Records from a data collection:
+++++

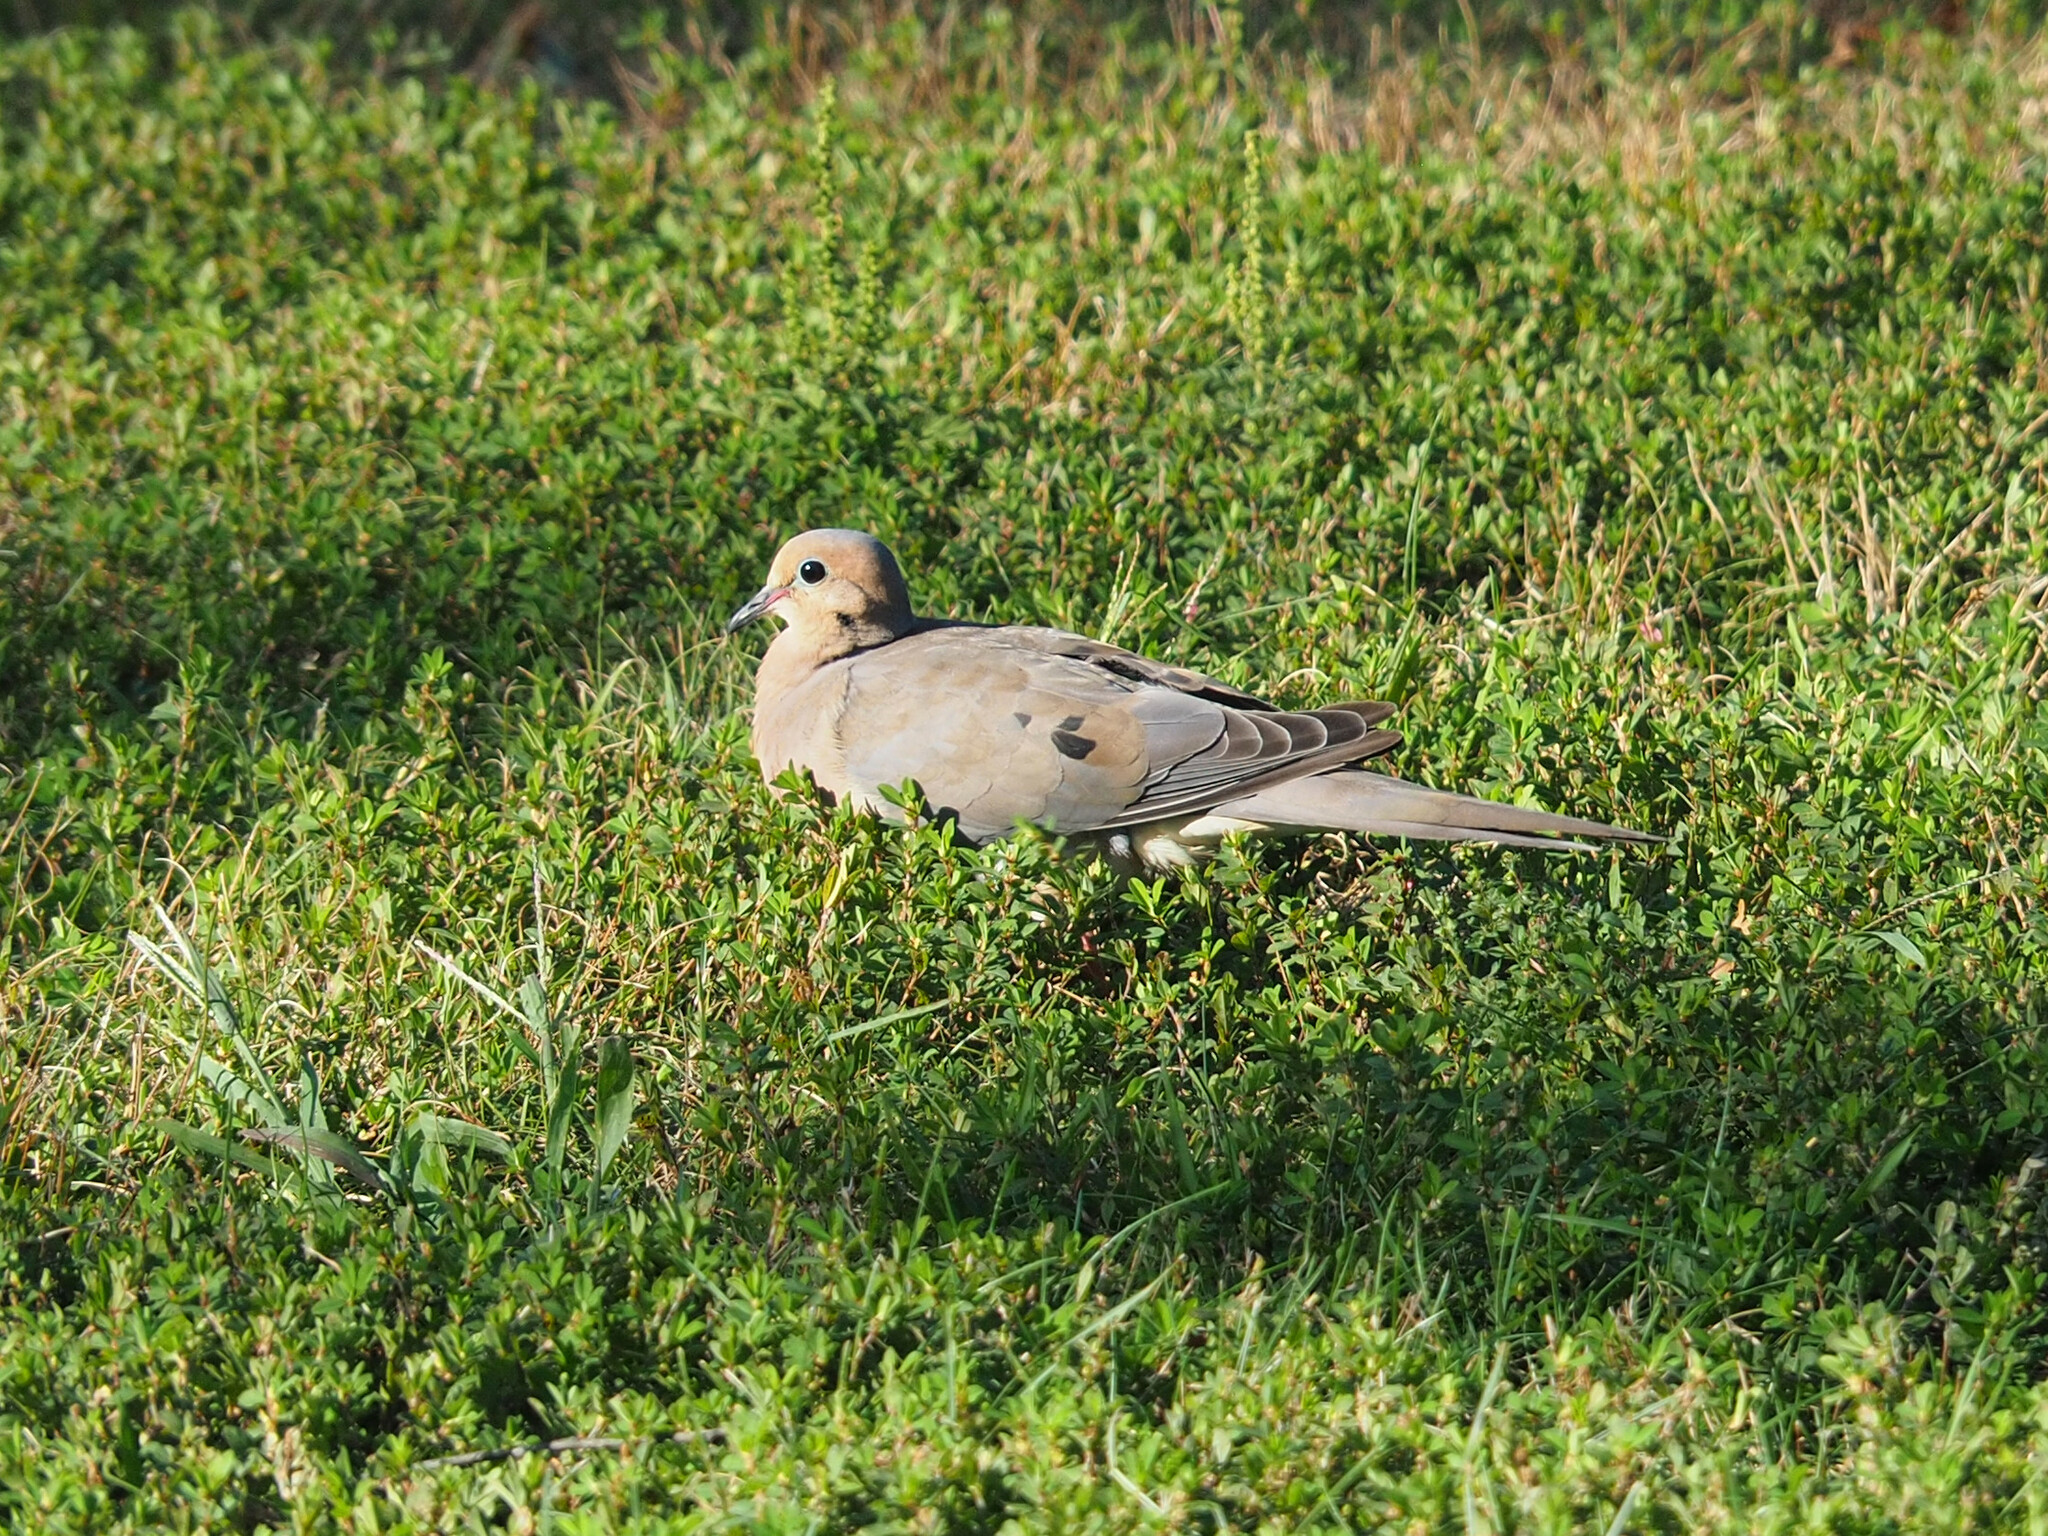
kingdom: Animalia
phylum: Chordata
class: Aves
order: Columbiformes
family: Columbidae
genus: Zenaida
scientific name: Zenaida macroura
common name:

+++++

**DIRECTIVE:** Output each line of the rows above as a Markdown table with the columns "n", a running number, and "Line", omitting blank lines. Leave the pictures out of the answer.

**CORRECT ANSWER:**
| n | Line |
|---|---|
| 1 | kingdom: Animalia |
| 2 | phylum: Chordata |
| 3 | class: Aves |
| 4 | order: Columbiformes |
| 5 | family: Columbidae |
| 6 | genus: Zenaida |
| 7 | scientific name: Zenaida macroura |
| 8 | common name: |